CD4⁺ CD25⁺ forkhead box P3 (FoxP3)⁺ regulatory T cell (T_reg) frequency. FoxP3⁺ T_reg frequency was analysed using flow cytometry in peripheral blood and spleen and expressed as percentage. Higher frequency of T_reg was observed in both peripheral blood and spleen from liver cirrhosis (LC) patients (**P < 0·01), whereas no differences between peripheral blood and spleen were observed in hepatitis C virus (HCV) patients.

Fig. 6

Proliferation and cytokine production of CD4⁺ T cells before and after splenectomy.
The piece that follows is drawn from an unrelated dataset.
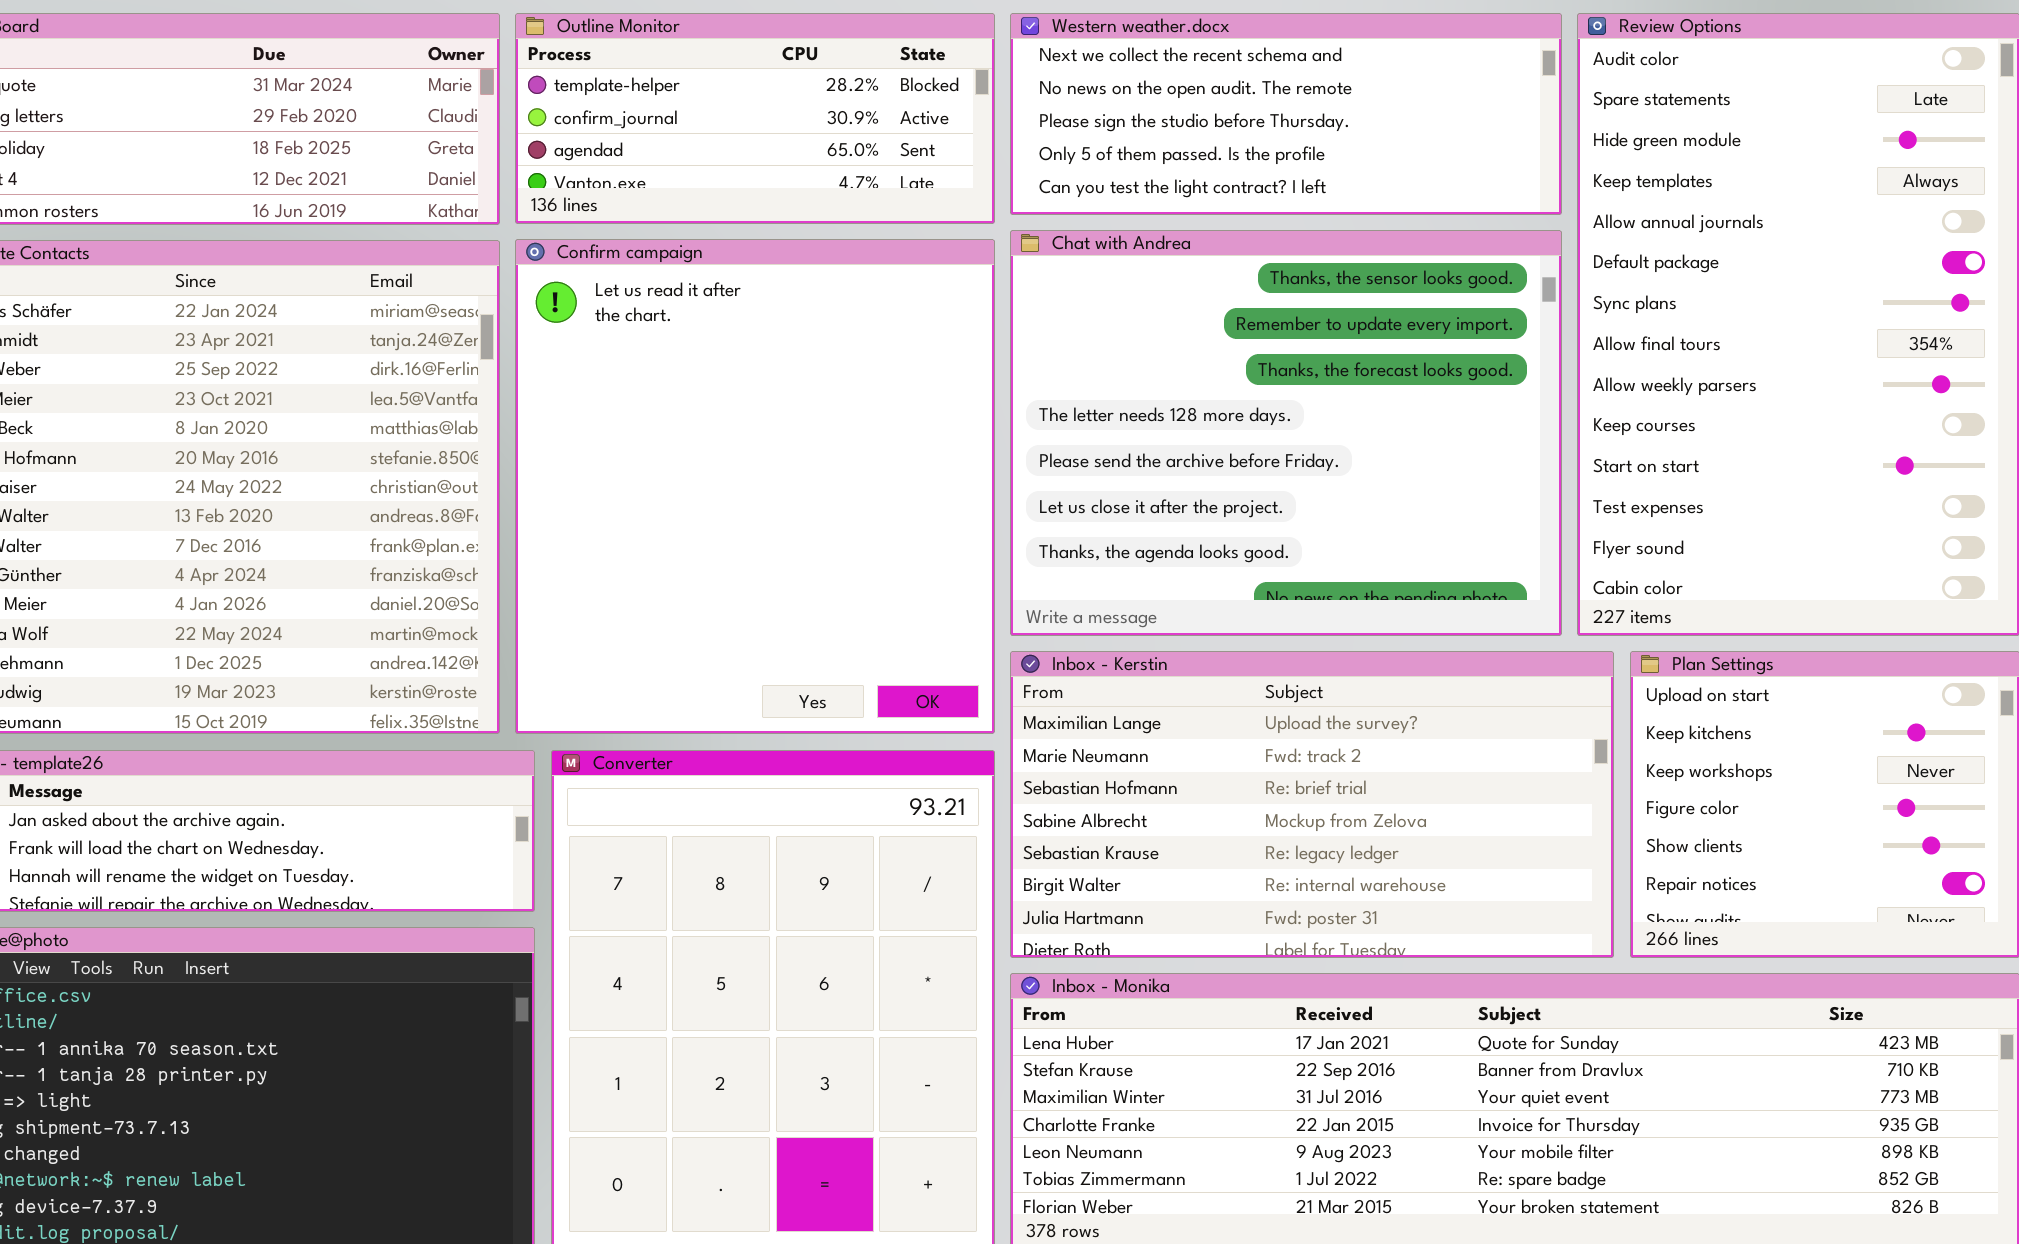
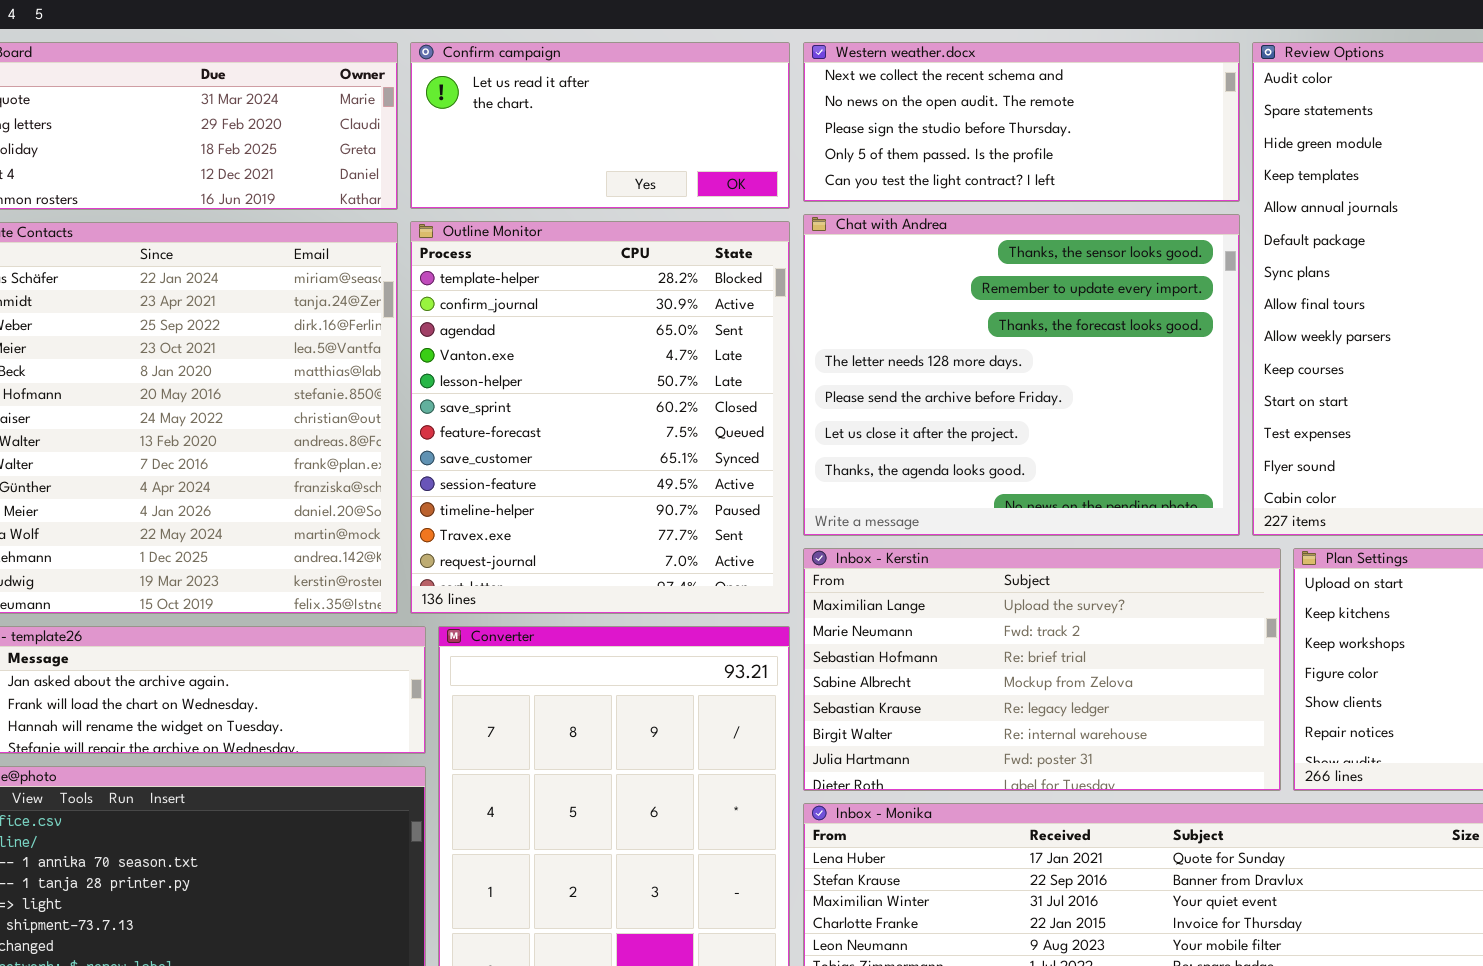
Outline Monitor: [515,13,995,224] -> [410,221,790,614], moved, resized
Confirm campaign: [515,239,995,734] -> [410,42,790,209], moved, resized

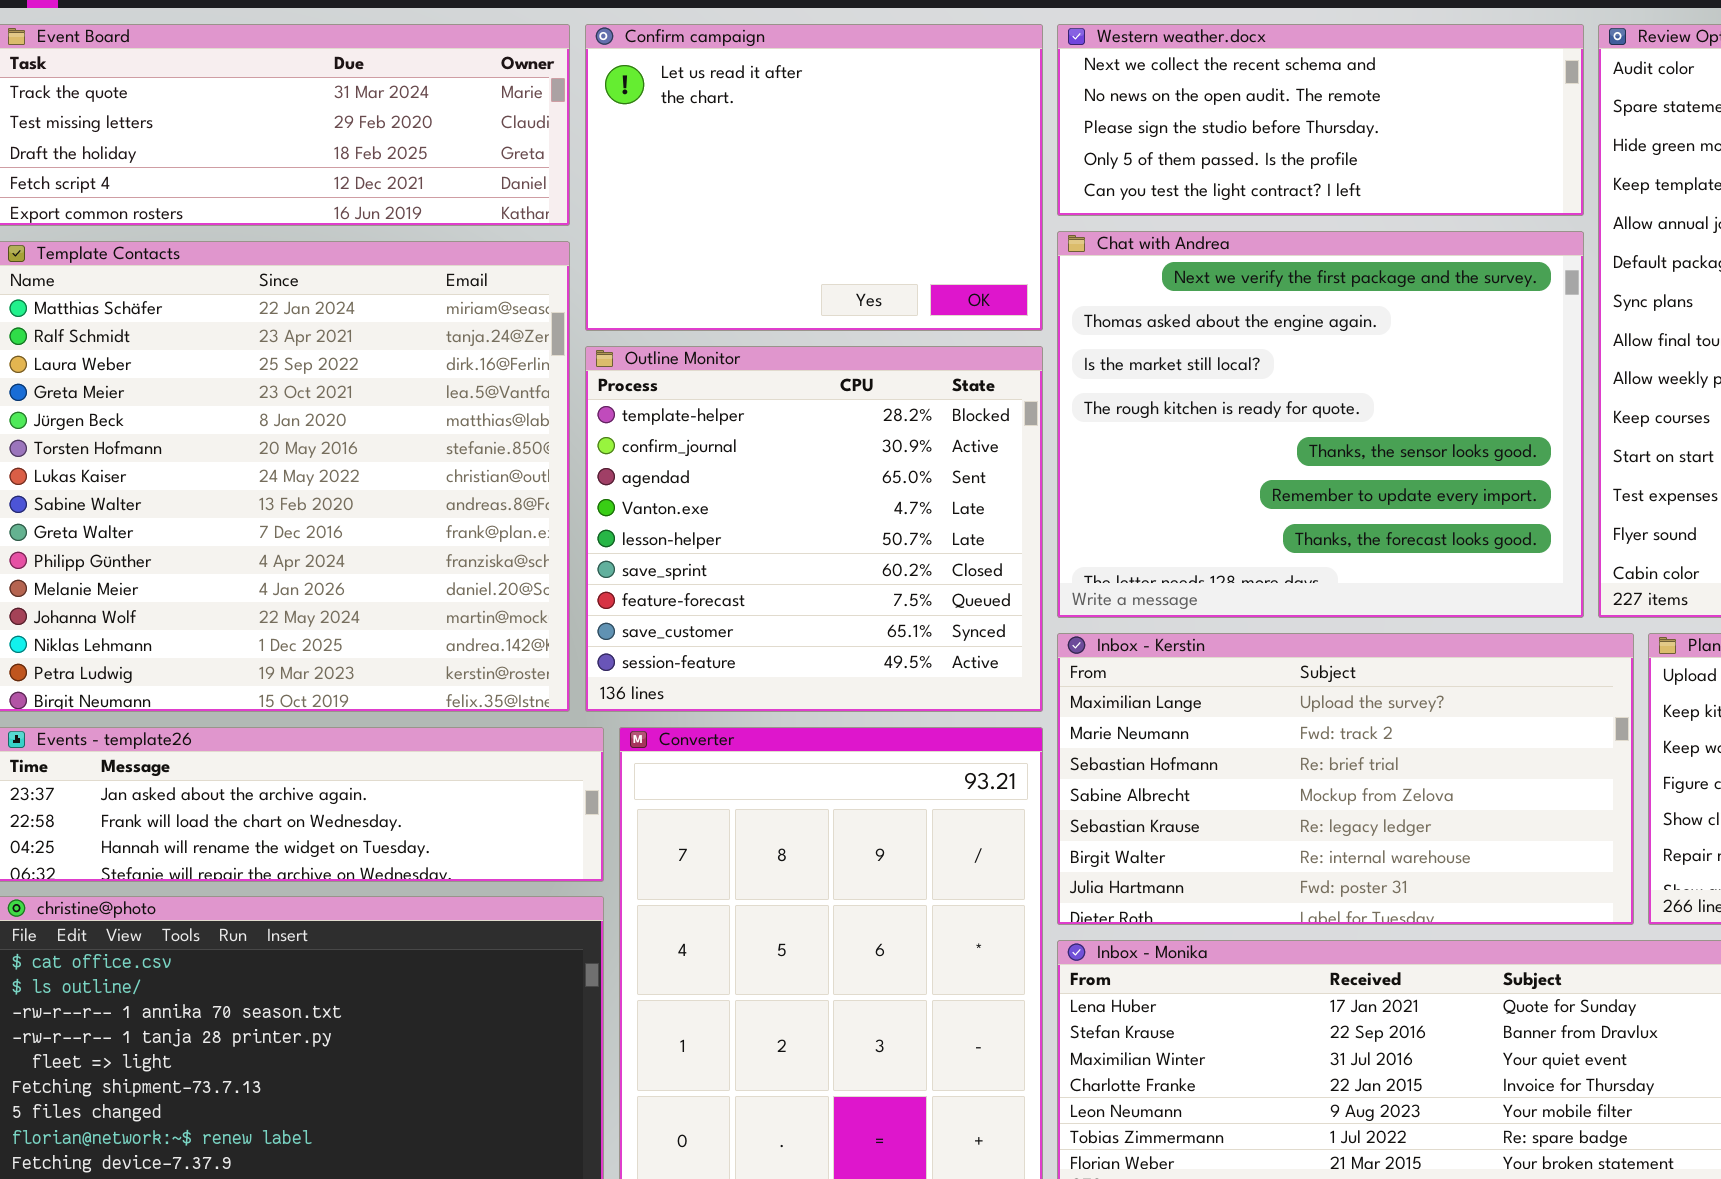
Confirm campaign: [410,42,790,209] -> [585,24,1043,331], resized
Chat with Andrea: [803,214,1240,536] -> [1057,231,1584,618], scrolled up 4 rows
Outline Monitor: [410,221,790,614] -> [585,346,1043,712], resized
Proliferation of CD4⁺ T cells in peripheral blood was studied before and after splenectomy in patients with hepatitis C virus (HCV)-related cirrhosis. Interferon (IFN)-γ secretion (b) increased significantly after splenectomy, similar to IFN-γ/interleukin (IL)-10 ratio (d) (*P < 0·05; **P < 0·01).

Fig. 7

Expression of programmed death-1 (PD-1) but not cytotoxic T lymphocyte associated antigen-4 (CTLA-4) on CD4⁺ T cells change after splenectomy. CTLA-4 and PD-1 expression on CD4⁺ T cells were analysed before and after splenectomy. There were no remarkable changes in the CTLA-4⁺ (a), but the frequencies of PD-1⁺ CD4⁺ T cells decreased significantly after splenectomy (b) (***P < 0·001).